At the hearing, the employer presented vocational evidence in a report from David Berdahl. Mr. Berdahl’s opinion was that the employee did not have a loss of earning capacity related to her work injury. His opinion was in large part based on a review of postings for R.N. positions on the internet and his conclusion that the employee was capable of performing these jobs.
Earning capacity is not simply a theoretical concept. We have said previously that “testimony as to hypothetical positions paying hypothetical wages will not act to rebut the presumption of actual earnings raised by actual wages.” Passaforo v. Blount Constr. Co., 49 W.C.D. 535, 544 (W.C.C.A. 1993). Similarly, evidence of hypothetical positions in the labor market paying hypothetical wages does not defeat an employee’s claim for temporary total disability. We reiterate the holding in Redgate; temporary total disability is established by a diligent but unsuccessful job search to find employment within the employee’s restrictions.
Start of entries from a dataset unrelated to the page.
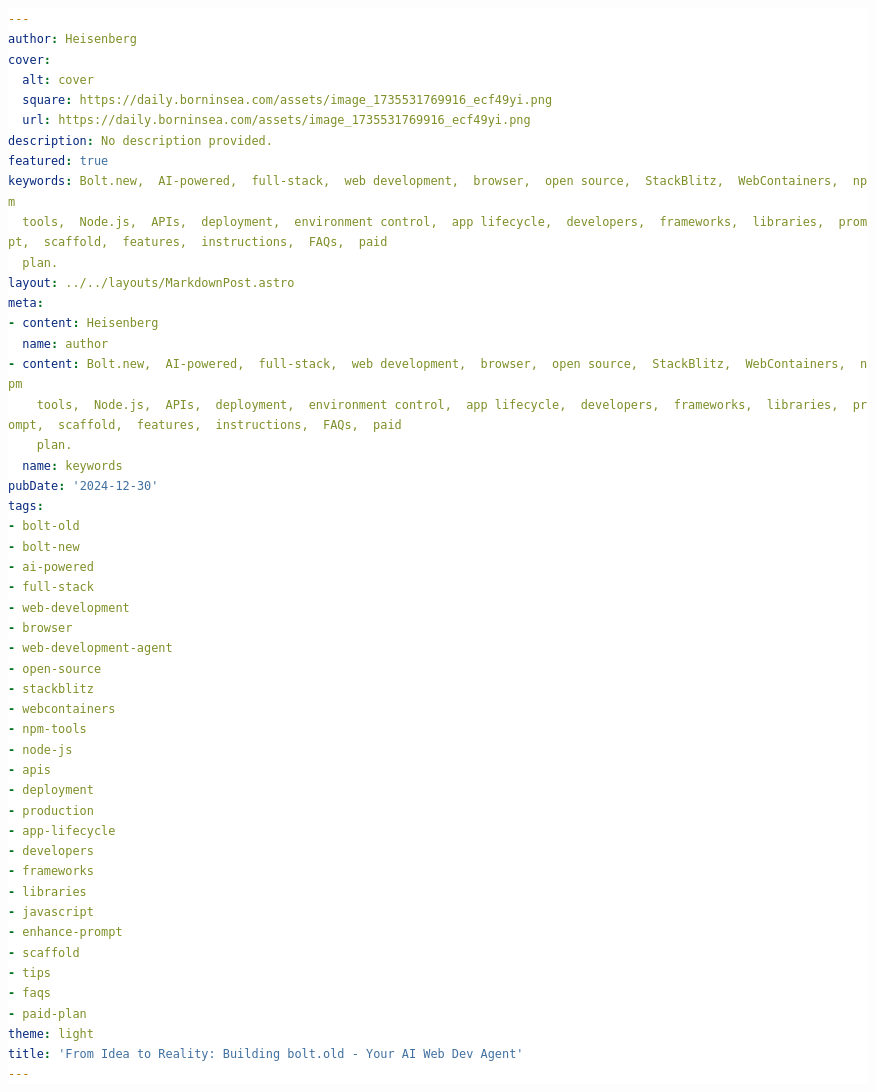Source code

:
 ```yaml
---
author: Heisenberg
cover:
  alt: cover
  square: https://daily.borninsea.com/assets/image_1735531769916_ecf49yi.png
  url: https://daily.borninsea.com/assets/image_1735531769916_ecf49yi.png
description: No description provided.
featured: true
keywords: Bolt.new,  AI-powered,  full-stack,  web development,  browser,  open source,  StackBlitz,  WebContainers,  npm
  tools,  Node.js,  APIs,  deployment,  environment control,  app lifecycle,  developers,  frameworks,  libraries,  prompt,  scaffold,  features,  instructions,  FAQs,  paid
  plan.
layout: ../../layouts/MarkdownPost.astro
meta:
- content: Heisenberg
  name: author
- content: Bolt.new,  AI-powered,  full-stack,  web development,  browser,  open source,  StackBlitz,  WebContainers,  npm
    tools,  Node.js,  APIs,  deployment,  environment control,  app lifecycle,  developers,  frameworks,  libraries,  prompt,  scaffold,  features,  instructions,  FAQs,  paid
    plan.
  name: keywords
pubDate: '2024-12-30'
tags:
- bolt-old
- bolt-new
- ai-powered
- full-stack
- web-development
- browser
- web-development-agent
- open-source
- stackblitz
- webcontainers
- npm-tools
- node-js
- apis
- deployment
- production
- app-lifecycle
- developers
- frameworks
- libraries
- javascript
- enhance-prompt
- scaffold
- tips
- faqs
- paid-plan
theme: light
title: 'From Idea to Reality: Building bolt.old - Your AI Web Dev Agent'
---
```
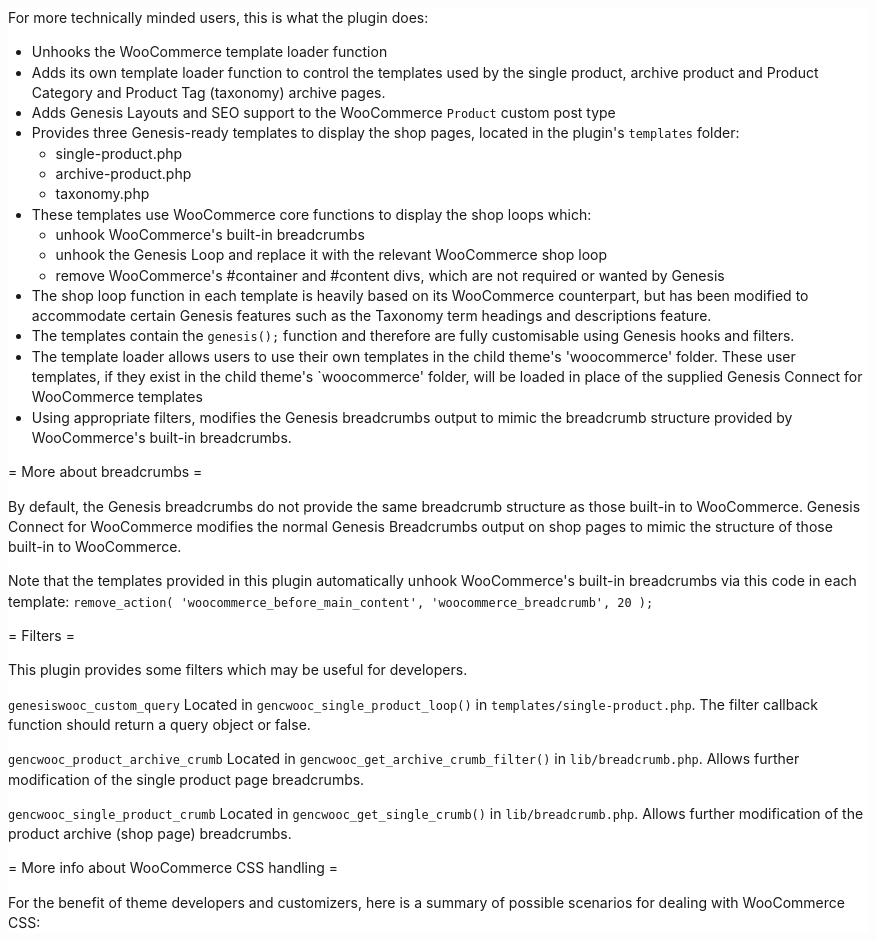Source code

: For more technically minded users, this is what the plugin does:

* Unhooks the WooCommerce template loader function
* Adds its own template loader function to control the templates used by the single product, archive product and Product Category and Product Tag (taxonomy) archive pages.
* Adds Genesis Layouts and SEO support to the WooCommerce `Product` custom post type
* Provides three Genesis-ready templates to display the shop pages, located in the plugin's `templates` folder:
	* single-product.php
	* archive-product.php
	* taxonomy.php
* These templates use WooCommerce core functions to display the shop loops which:
	* unhook WooCommerce's built-in breadcrumbs
	* unhook the Genesis Loop and replace it with the relevant WooCommerce shop loop
	* remove WooCommerce's #container and #content divs, which are not required or wanted by Genesis
* The shop loop function in each template is heavily based on its WooCommerce counterpart, but has been modified to accommodate certain Genesis features such as the Taxonomy term headings and descriptions feature.
* The templates contain the `genesis();` function and therefore are fully customisable using Genesis hooks and filters.
* The template loader allows users to use their own templates in the child theme's 'woocommerce' folder. These user templates, if they exist in the child theme's `woocommerce' folder, will be loaded in place of the supplied Genesis Connect for WooCommerce templates
* Using appropriate filters, modifies the Genesis breadcrumbs output to mimic the breadcrumb structure provided by WooCommerce's built-in breadcrumbs.

= More about breadcrumbs =

By default, the Genesis breadcrumbs do not provide the same breadcrumb structure as those built-in to WooCommerce. Genesis Connect for WooCommerce modifies the normal Genesis Breadcrumbs output on shop pages to mimic the structure of those built-in to WooCommerce.

Note that the templates provided in this plugin automatically unhook WooCommerce's built-in breadcrumbs via this code in each template:
`remove_action( 'woocommerce_before_main_content', 'woocommerce_breadcrumb', 20 );`

= Filters =

This plugin provides some filters which may be useful for developers.

`genesiswooc_custom_query`
Located in `gencwooc_single_product_loop()` in `templates/single-product.php`.
The filter callback function should return a query object or false.

`gencwooc_product_archive_crumb`
Located in `gencwooc_get_archive_crumb_filter()` in `lib/breadcrumb.php`.
Allows further modification of the single product page breadcrumbs.

`gencwooc_single_product_crumb`
Located in `gencwooc_get_single_crumb()` in `lib/breadcrumb.php`.
Allows further modification of the product archive (shop page) breadcrumbs.

= More info about WooCommerce CSS handling =

For the benefit of theme developers and customizers, here is a summary of possible scenarios for dealing with WooCommerce CSS:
Ms. Eike has restrictions due to her work injury, she has looked for work within those restrictions as directed by her QRC, and she has not been able to find such work. Substantial evidence supports the compensation judge’s conclusion that the employee remains entitled to temporary total disability benefits.
The decision of the compensation judge is affirmed.
 We also feel compelled to note that despite the alleged suitability of her pre-injury job at Fairview, the employee was injured in that job on February 21, 2010, while assisting to move a patient, a duty which the employee testified was not unusual, and which required lifting far in excess of 50 or even 80 pounds.